Put in the negative sense - I would be curious to know what the average profit generated by an average farmworker is these days, after both internal and external expenses are taken into account, and how much slack there is between the wages they are currently earning and that profit. My understanding from family-owned / smaller operations is that running a farm in 2022 is really hard and really expensive, and that there isn't a whole lot of slack there right now.

Of course, there is a solution other than increasing productivity - a giant mess of regulatory and fiscal policy that, in direct and indirect ways, subsidizes the industry in a way that makes paying farm workers a livable wage tenable in a way a truly free market would not bear.
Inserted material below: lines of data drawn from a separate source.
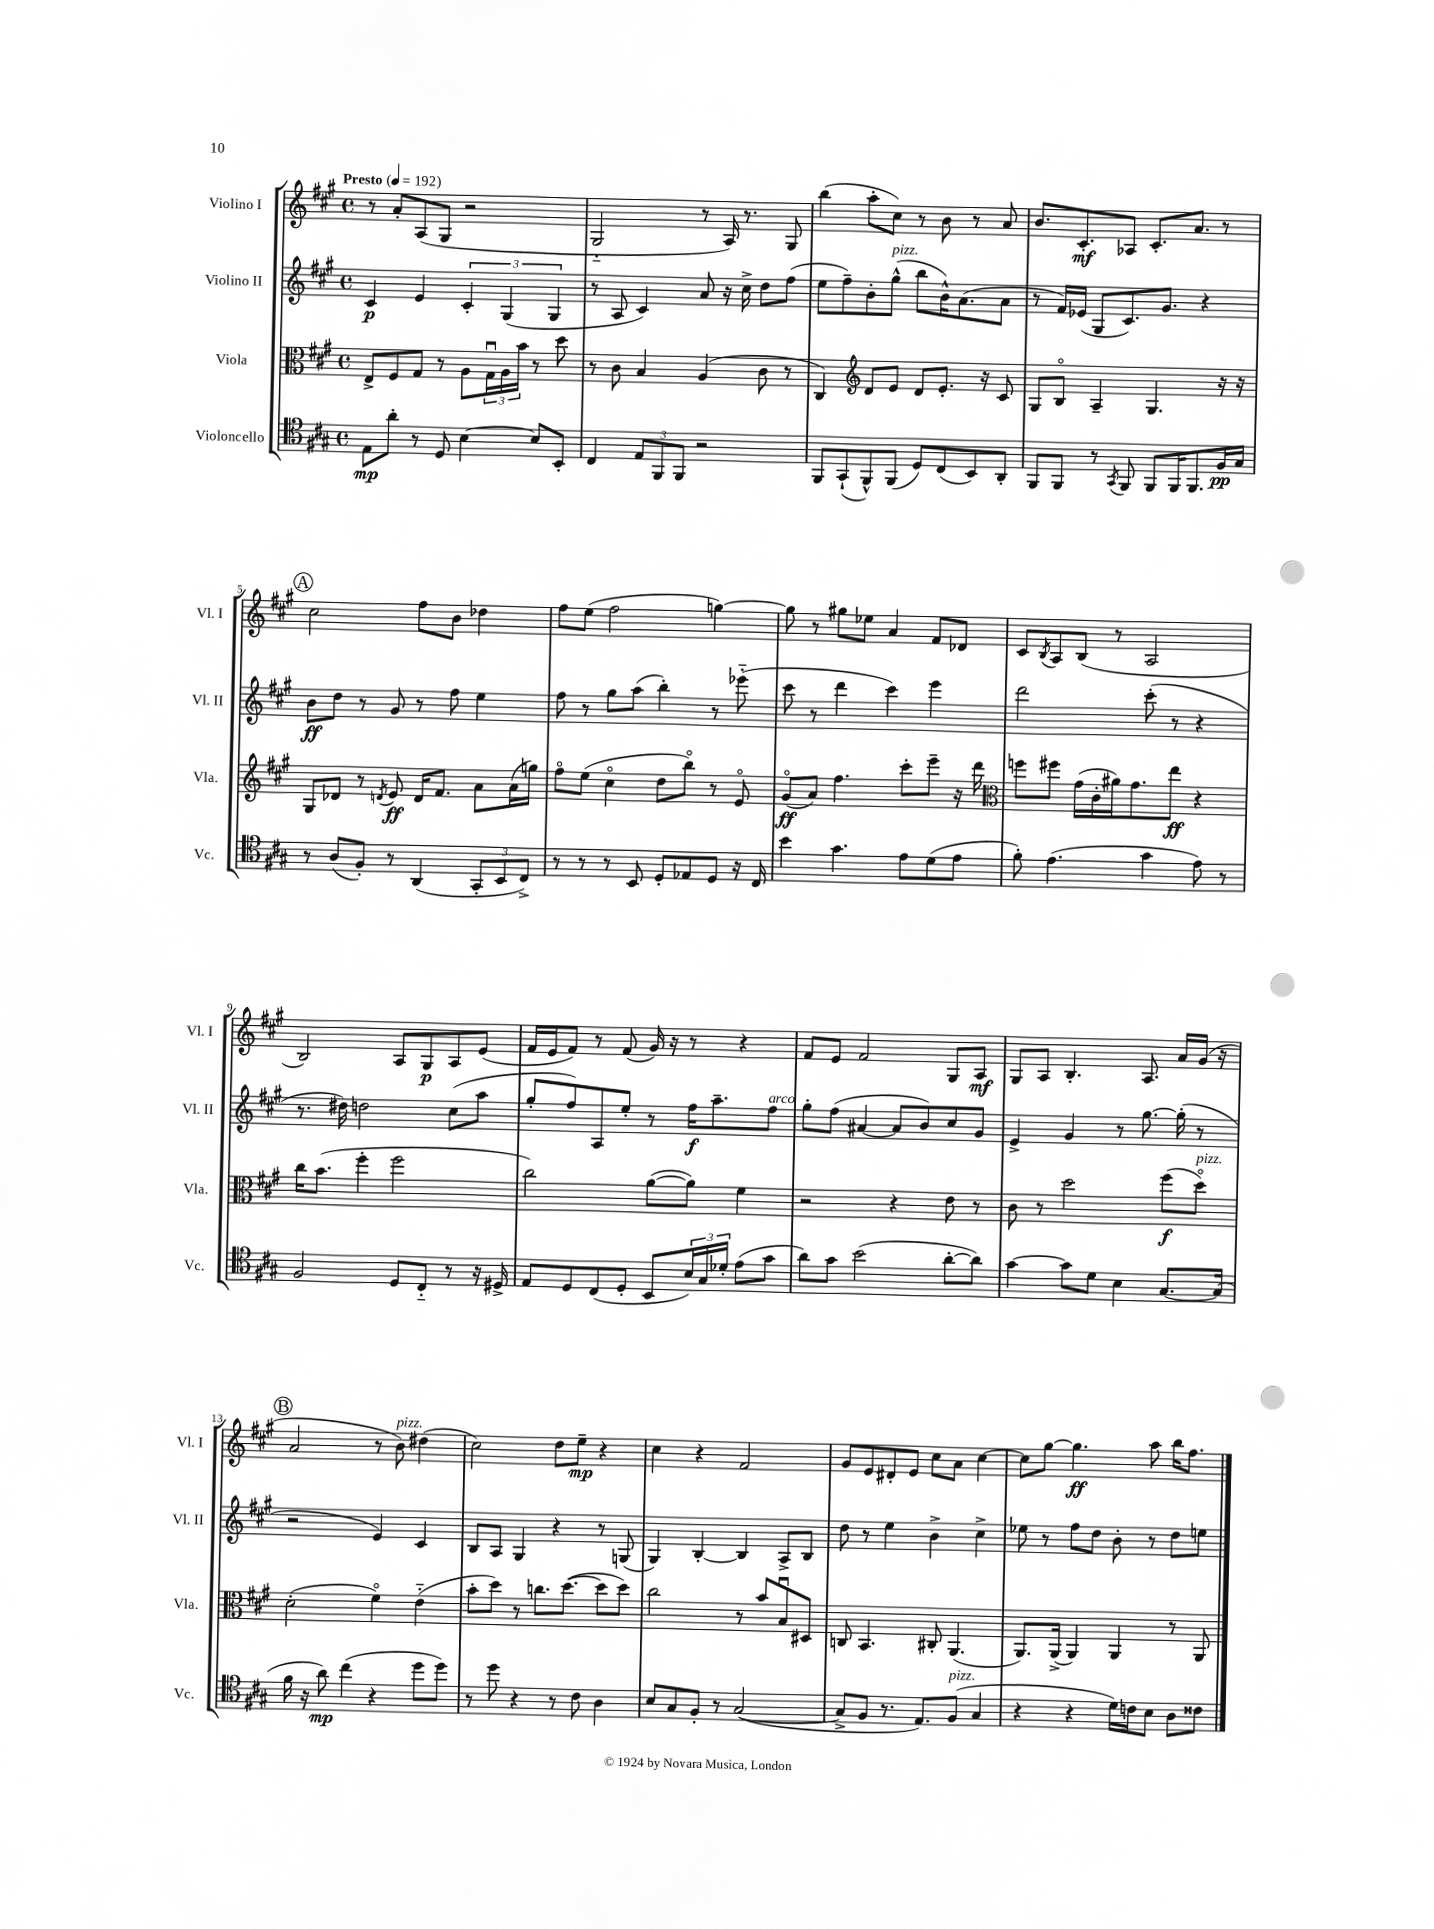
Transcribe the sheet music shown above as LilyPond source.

<<
\new StaffGroup <<
\new Staff = "s0" \with { instrumentName = "Violino I" shortInstrumentName = "Vl. I" } {
    \clef treble \key a \major \defaultTimeSignature \time 4/4 \tempo "Presto" 4 = 192
    r8 a'8-. a8( gis8 r2 |
    gis2-_ r8 a16) r8. gis8 |
    b''4( a''8-. cis''8) r8 b'8 r8 a'8 |
    b'8. cis'8.-.\mf aes8 cis'8.-. a'8. r8 |
    \mark \markup { \circle "A" } cis''2 fis''8 b'8 des''4 |
    fis''8 e''8( fis''2 g''4~) |
    g''8 r8 gis''8 ees''8 a'4 fis'8 des'8 |
    cis'8 \acciaccatura { b8 } a8 b8( r8 a2 |
    b2) a8 gis8\p a8 e'8( |
    fis'16 e'16 fis'8) r8 fis'8( gis'16) r16 r8 r4 |
    fis'8 e'8 fis'2 gis8 a8\mf |
    gis8 a8 b4.-. a8. a'16 gis'16( r16 |
    \mark \markup { \circle "B" } a'2 r8 b'8^\markup { \italic "pizz." }) dis''4( |
    cis''2) d''8 e''8--\mp r4 |
    cis''4 r4 fis'2 |
    gis'8 e'8 dis'8-. e'8 cis''8 a'8 cis''4~ |
    cis''8 gis''8~ gis''4.\ff a''8 b''16 fis''8. \bar "|." |
}
\new Staff = "s1" \with { instrumentName = "Violino II" shortInstrumentName = "Vl. II" } {
    \clef treble \key a \major \defaultTimeSignature \time 4/4
    cis'4\p e'4 \tuplet 3/2 { cis'4-. gis4( gis4 } |
    r8 a8 cis'4) a'8 r16 cis''16-> d''8 fis''8( |
    e''8 fis''8--) b'8-. gis''8-^^\markup { \italic "pizz." }( b''8 b'16-^) a'8.( a'8 |
    r8 fis'16) ees'16( gis8 cis'8.) gis'8. r4 |
    \mark \markup { \circle "A" } b'8\ff d''8 r8 gis'8 r8 fis''8 e''4 |
    fis''8 r8 gis''8 a''8( b''4-.) r8 ees'''8-_( |
    cis'''8 r8 d'''4 cis'''4) e'''4 |
    d'''2 cis'''8-.( r8 r4 |
    r8. dis''16) d''2 cis''8( a''8 |
    gis''8-. fis''8) a8 e''8-. r8 fis''16\f a''8.-- fis''8^\markup { \italic "arco" } |
    gis''8-. fis''8( ais'4~ ais'8 b'8) cis''8 gis'8 |
    e'4-> gis'4 r8 gis''8.~ gis''16-.( r8 |
    \mark \markup { \circle "B" } r2 e'4) cis'4 |
    b8 a8 gis4 r4 r8 g8( |
    gis4) b4~-. b4 a8-> b8 |
    d''8 r8 e''4 b'4-> cis''4-> |
    ees''8 r8 fis''8 d''8 b'8-. r8 d''8 e''8 \bar "|." |
}
\new Staff = "s2" \with { instrumentName = "Viola" shortInstrumentName = "Vla." } {
    \clef alto \key a \major \defaultTimeSignature \time 4/4
    e8-> fis8 gis8 r8 a8 \tuplet 3/2 { gis16\downbow a16 b'16 } r8 d''8 |
    r8 cis'8 b4 a4( cis'8 r8 |
    cis4) \clef treble d'8 e'8 d'8 e'8.-. r16 cis'8 |
    gis8 b8\flageolet a4-- gis4. r16 r16 |
    \mark \markup { \circle "A" } gis8 des'8 r8 \acciaccatura { d'8 } e'8\ff d'16 fis'8. a'8 a'16( g''16) |
    fis''8\flageolet e''8( cis''4\flageolet d''8 b''8\flageolet) r8 e'8\flageolet |
    gis'8\flageolet\ff( a'8) fis''4. cis'''8-. e'''8-- r16 d'''16 |
    \clef alto f''8 fis''8 gis'16( cis'16-. ais'16) gis'8. e''8\ff r4 |
    cis''16 b'8.( fis''4-. fis''2 |
    cis''2) a'8~( a'8) fis'4 |
    r2 r4 e'8 r8 |
    cis'8 r8 d''2 fis''8\f( d''8\flageolet^\markup { \italic "pizz." }) |
    \mark \markup { \circle "B" } d'2-.( fis'4\flageolet) e'4-_( |
    b'8-. d''8) r8 c''8. d''8.~( d''8 d''8) |
    cis''2 r8 b'8 b8\downbow dis8 |
    c8 b,4. cis8-. a,4.( |
    a,8.) a,16->( a,4) a,4 r8 a,8 \bar "|." |
}
\new Staff = "s3" \with { instrumentName = "Violoncello" shortInstrumentName = "Vc." } {
    \clef tenor \key a \major \defaultTimeSignature \time 4/4
    e8\mp a'8-. r8 d8 b4~ b8 b,8-. |
    cis4 \tuplet 3/2 { e8 fis,8 fis,8 } r2 |
    fis,8 gis,8-!( fis,8-^) fis,8( d8) cis8( b,8) a,8-. |
    fis,8 fis,8 r8 \acciaccatura { gis,8 } fis,8 fis,8 fis,16 fis,8. fis16\pp gis16 |
    \mark \markup { \circle "A" } r8 a8( fis8-.) r8 a,4( \tuplet 3/2 { gis,8-. b,8 cis8->) } |
    r8 r8 r8 b,8 d8-. ees8 d8 r16 cis16 |
    b'4 gis'4. e'8 d'8( e'8 |
    fis'8-.) e'4.( gis'4 e'8) r8 |
    fis2 d8 cis8-_ r8 r16 dis16-> |
    e8 d8 cis8( d8-. b,8 \tuplet 3/2 { b16) gis16 des'16-. } e'8( gis'8 |
    a'8) gis'8 b'2( a'8~-. a'8) |
    gis'4~ gis'8 d'8 b4 gis8.~ gis16( |
    \mark \markup { \circle "B" } fis'16 r16 a'8\mp) cis''4( r4 d''8 d''8) |
    r8 d''8 r4 r8 cis'8 a4 |
    b8 gis8 fis8-. r8 gis2~( |
    gis8-> fis8 r8. e8.) fis8^\markup { \italic "pizz." }( gis4 |
    r4 r4 d'16) c'16 b8 a8 cisis'8 \bar "|." |
}
>>
>>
And those policies are reasonable and even desirable within certain frameworks, and furthermore may be necessary as an interim step toward increased productivity. But wouldn't it be better for America to be able to subsidize a whole bunch of six-figure salaries not simply because that is what people need to live (i.e., that it is a public good to have six-figure salaries, and so we will take on public cost to ensure they exist), but because we have a whole bunch of people that generate six-figures annually in productivity?

Obviously, this is all empirically justifiable or refutable, so if I'm totally off my rocker qualitatively and if there's something offensive here like, "each farmworker actually generates $1.1MM/yr in pretax profit for the average farm employer", then let's frame all that out and legislate til the cows come home. And once they're home, too.